La France et l’Europe le redécouvrent à leur dépens : toute puissance exige des sources adéquates d’énergie. Nulle puissance n’est aussi grande et malléable que celle que confèrent les énergies fossiles. A condition d’en maîtriser l’accès.
L’emprise des grandes puissances productrices d’énergies fossiles sur l’Europe vient du fait que celle-ci importe presque tout le pétrole et le gaz naturel qu’elle consomme. En réduisant ses achats d’hydrocarbures à la Russie, l’Europe a accru sa dépendance vis-à-vis des Etats-Unis. Mais le lien de dépendance à l’égard de la Russie n’en est pas pour autant rompu : entre 2021 et 2024, la France a par exemple baissé de 24 % sa consommation de gaz, pourtant un tiers de ses importations de gaz naturel liquéfié provenait l’an dernier de Russie. Par ailleurs, la France comme l’Europe sont tributaires de « l’énergie grise » incorporée dans les produits qu’elles importent, notamment de Chine, puissance industrielle fondée sur le charbon.
L’industrie européenne est menacée de récession parce qu’elle a fait largement reposer sa compétitivité sur le gaz naturel, une ressource dont elle était vouée à perdre la maîtrise. Hors de Russie en effet, la seule source importante d’hydrocarbures en Europe, la mer du Nord, se tarit depuis plus de vingt ans. Inexorablement et sans surprise. Malgré cette raréfaction, malgré ses objectifs de décarbonation, malgré enfin la menace de Moscou, l’UE a laissé croître de 20 % sa consommation de gaz naturel entre l’invasion de la Crimée en 2014 et la veille de l’invasion de l’Ukraine en 2021.

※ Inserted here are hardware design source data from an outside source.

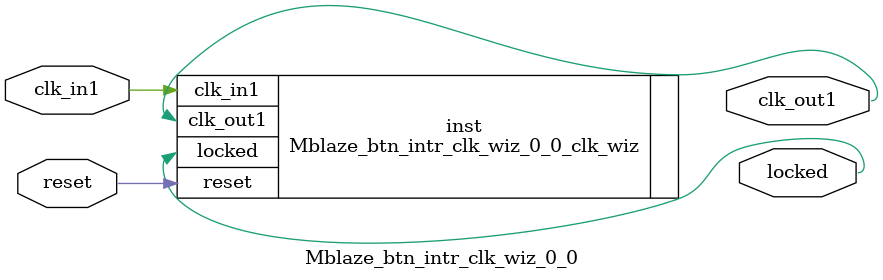
<source format=v>


`timescale 1ps/1ps

(* CORE_GENERATION_INFO = "Mblaze_btn_intr_clk_wiz_0_0,clk_wiz_v6_0_4_0_0,{component_name=Mblaze_btn_intr_clk_wiz_0_0,use_phase_alignment=true,use_min_o_jitter=false,use_max_i_jitter=false,use_dyn_phase_shift=false,use_inclk_switchover=false,use_dyn_reconfig=false,enable_axi=0,feedback_source=FDBK_AUTO,PRIMITIVE=MMCM,num_out_clk=1,clkin1_period=10.000,clkin2_period=10.000,use_power_down=false,use_reset=true,use_locked=true,use_inclk_stopped=false,feedback_type=SINGLE,CLOCK_MGR_TYPE=NA,manual_override=false}" *)

module Mblaze_btn_intr_clk_wiz_0_0 
 (
  // Clock out ports
  output        clk_out1,
  // Status and control signals
  input         reset,
  output        locked,
 // Clock in ports
  input         clk_in1
 );

  Mblaze_btn_intr_clk_wiz_0_0_clk_wiz inst
  (
  // Clock out ports  
  .clk_out1(clk_out1),
  // Status and control signals               
  .reset(reset), 
  .locked(locked),
 // Clock in ports
  .clk_in1(clk_in1)
  );

endmodule

</source>
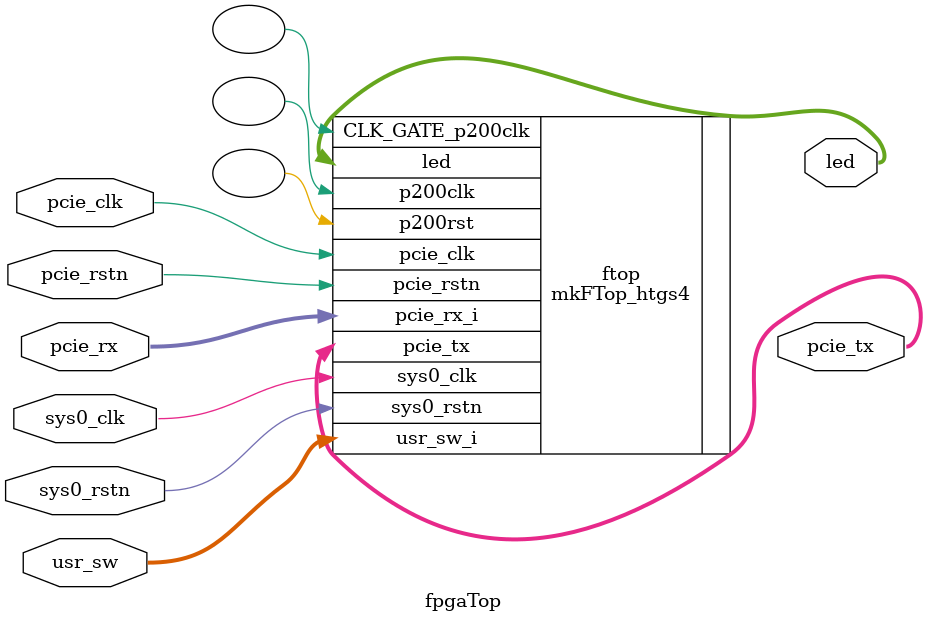
<source format=v>

module fpgaTop (
  input  wire         sys0_clk,      // 200 MHz free-running
  input  wire         sys0_rstn,     // External active-low reset 
  input  wire         pcie_clk,      // PCIe Clock
  input  wire         pcie_rstn,     // PCIe Reset
  input  wire [ 3:0]  pcie_rx,       // PCIe lanes...
  output wire [ 3:0]  pcie_tx,
  input  wire [ 7:0]  usr_sw,        // dip-switches
  output wire [ 7:0]  led            // leds
);

// Instance and connect mkFTop...
 mkFTop_htgs4 ftop (
  .sys0_clk         (sys0_clk),
  .sys0_rstn        (sys0_rstn),
  .pcie_clk         (pcie_clk),
  .pcie_rstn        (pcie_rstn),
  .pcie_rx_i        (pcie_rx),
  .pcie_tx          (pcie_tx),
  .usr_sw_i         (usr_sw),
  .led              (led),
  .p200clk          (),
  .CLK_GATE_p200clk (),
  .p200rst          ()
);

endmodule

</source>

Pour reconquérir sa souveraineté économique et tenir ses objectifs climatiques, l’Europe ne doit plus dépendre d’énergies fossiles largement épuisées sur son territoire. L’UE doit miser sur les sources d’énergie qu’elle peut contrôler localement : renouvelables et nucléaire.
Souveraineté et décarbonation constituent par conséquent un seul et même défi. Pour relever ce défi, l’Europe doit regarder en face les limites à sa puissance. Pour des raisons à la fois physiques et industrielles, nos sources domestiques d’énergie bas-carbone ne sauraient à elles seules maintenir la puissance économique mobilisée aujourd’hui grâce aux énergies fossiles.
Pour le climat et pour son indépendance stratégique, la France comme l’Europe n’ont pas d’autre choix que de réorganiser leurs fonctions économiques vitales – industrie, agriculture, transports, services, etc. – de façon à ce que celles-ci soient aussi peu consommatrices que possible de charbon, de pétrole et de gaz. Conjuguer électrification, efficacité et sobriété permettra de montrer le chemin pour stopper la catastrophe climatique, tout en échappant aux contraintes croissantes qui ont commencé à s’exercer sur notre accès aux énergies fossiles.
Les notions inédites d’exposition et d’empreinte énergétique éclairent un angle mort au croisement des problématiques de souveraineté et de décarbonation, et apportent une bonne nouvelle : l’énergie nécessaire à l’économie française est très majoritairement consommée en Europe (à 80%). La France, grâce à son appartenance à l’Union Européenne, peut donc agir. Nous proposons dans cette note une définition de ces notions nouvelles, et nous détaillons leur chiffrage pour le cas spécifique de la France.